How to add SSH users to your VPS [2021]

 VPS Hosting

Your VPS hosting is capable of having many users on it through SSH, not just through the VPS panel. By default, your VPS only has one user for accessing your system and that is the root user. The root user has full control of the server, and that can be very insecure. The best thing you can do to protect your VPS and everything on your best VPS Hosting is to create multiple non-root users to only be allowed to manage certain parts of your VPS.

A SSH user is just a user account on Linux, The user account can work with any application that uses PAM. Here are a few examples of what a user can do on your VPS depending on what you have configured.
* Log in and run non-administrative programs on the VPS
* View information about the VPS, and configure non-admin user related settings
* Have access to admin privileges if added to the sudo group
* Send and Receive email if a basic email server is configured
* SOCKS5 Proxy over SSH
* Access web control panels like Cockpit and/or Webmin
* Access any other application on the server that uses PAM for user management

Adding the User

To create a user, you could either run the adduser command on Ubuntu based systems for quick and easy user creation or the useradd command which will work on most other distributions. Then run the passwd user command and enter their password and then again to confirm. Even though it does not show up it is there. The passwd command is also used to change passwords. They can now SSH into your server.

running the useradd and passwd commands on the VPS running on ElixirNode's VPS hosting.

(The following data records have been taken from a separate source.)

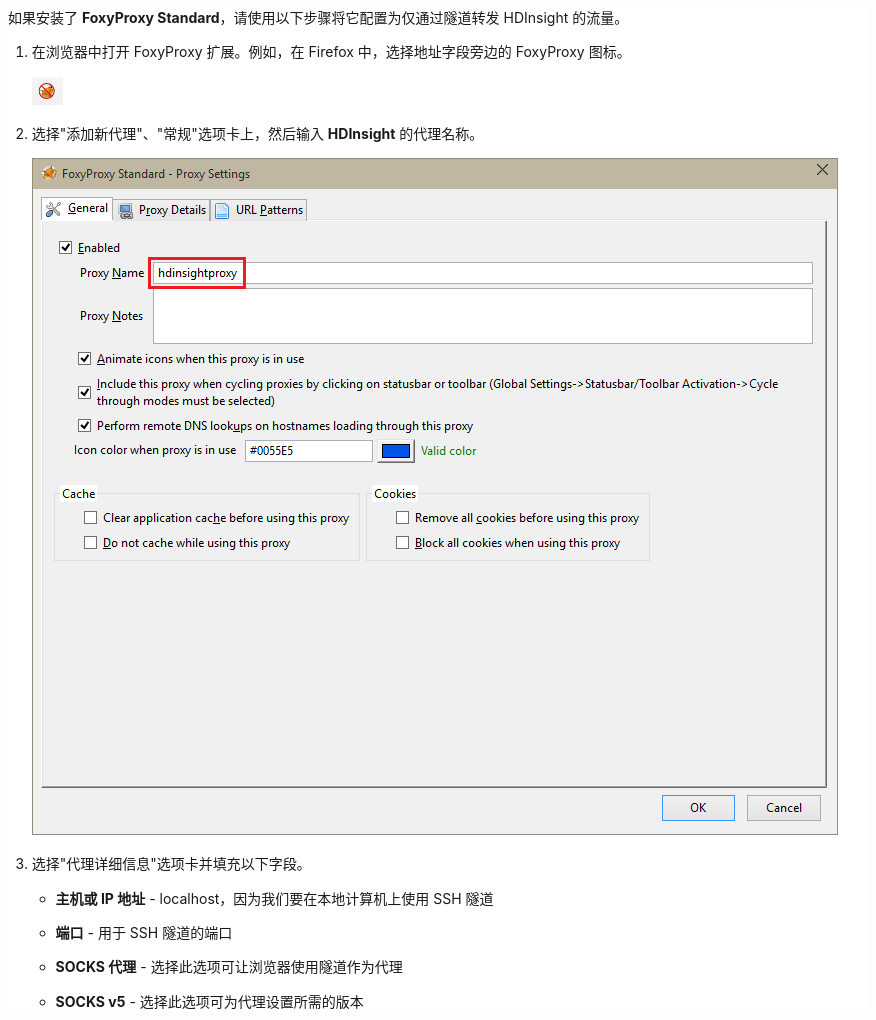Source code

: 如果安装了 **FoxyProxy Standard**，请使用以下步骤将它配置为仅通过隧道转发 HDInsight 的流量。

1. 在浏览器中打开 FoxyProxy 扩展。例如，在 Firefox 中，选择地址字段旁边的 FoxyProxy 图标。

	![foxyproxy icon](./media/hdinsight-hadoop-linux-use-ssh-unix/foxyproxy.png)

2. 选择"添加新代理"、"常规"选项卡上，然后输入 **HDInsight** 的代理名称。

	![foxyproxy general](./media/hdinsight-hadoop-linux-use-ssh-unix/foxygeneral.png)

3. 选择"代理详细信息"选项卡并填充以下字段。

	* **主机或 IP 地址** - localhost，因为我们要在本地计算机上使用 SSH 隧道

	* **端口** - 用于 SSH 隧道的端口

	* **SOCKS 代理** - 选择此选项可让浏览器使用隧道作为代理

	* **SOCKS v5** - 选择此选项可为代理设置所需的版本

Setting Up Their Home Directory

The following commands will setup a user’s home directory
mkdir /home/username This creates the home folder
usermod -d /home/username username This sets the home directory for the user (replace username with your chosen username). This is the default home directory scheme for all users on most distributions so you may see the no change message.
chown -R username:group /home/username/ This command changes the ownership of the directory to a user and group. In this case set the directory to be owned by the user who we set the home directory for. The group can be the same as the username if you do not need multiple user groups accessing the files

Creating a home directory for the new SSH user using the commands mentioned above

Group Management

In order to create a group run sudo groupadd -g id name For example I ran sudo groupadd -g 2018 elixirnode Now that the group is created we can use the usermod command to add users to that group. i.e usermod -aG groupname username so for me it would be usermod -aG elixirnode sshGuide -a is for append and the -G is to add as a subgroup. If you want this to be the user’s primary group use the -g switch in the usermod command. You can also substitute the username and groupname with their respective IDs. In order to remove a user from a group, you need to overwrite it with the usermod -G command. Please note this will erase ALL of the subgroups the user is in so you will have to add the user back to the group(s) manually.

Creating a new group and adding the user created in the beginning of the article to the new group.

Securing SSH

Some things you can do to protect your server is to disable password logins and use a key-pair based login at least for the users that have sudo access. Another program you can install is fail2ban which is a program that automatically sets temporary bans or permanently bans on IPs that get the password wrong more than 3 times per 10 minutes (or to whatever you set it). There are many different guides online on how to do this but I suggest you follow the guide that is for your SSH client.